BEGIN Task material
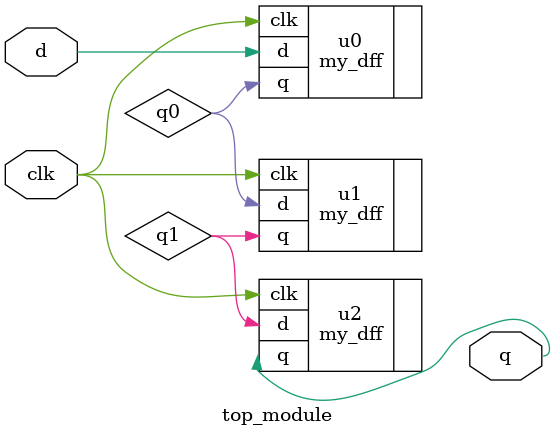
<source format=v>
module top_module ( input clk, input d, output q );

wire	q1,q0;
    
my_dff u0( 
    .clk(clk),
    .d(d),
    .q(q0)
);    
    
my_dff u1( 
    .clk(clk),
    .d(q0),
    .q(q1)
);   

my_dff u2( 
    .clk(clk),
    .d(q1),
    .q(q)
);   

endmodule
</source>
END Task material
**Your goal:**
Omit the pictures. Output every record above word for word.

**Task output:**
<source format=v>
module top_module ( input clk, input d, output q );

wire	q1,q0;
    
my_dff u0( 
    .clk(clk),
    .d(d),
    .q(q0)
);    
    
my_dff u1( 
    .clk(clk),
    .d(q0),
    .q(q1)
);   

my_dff u2( 
    .clk(clk),
    .d(q1),
    .q(q)
);   

endmodule
</source>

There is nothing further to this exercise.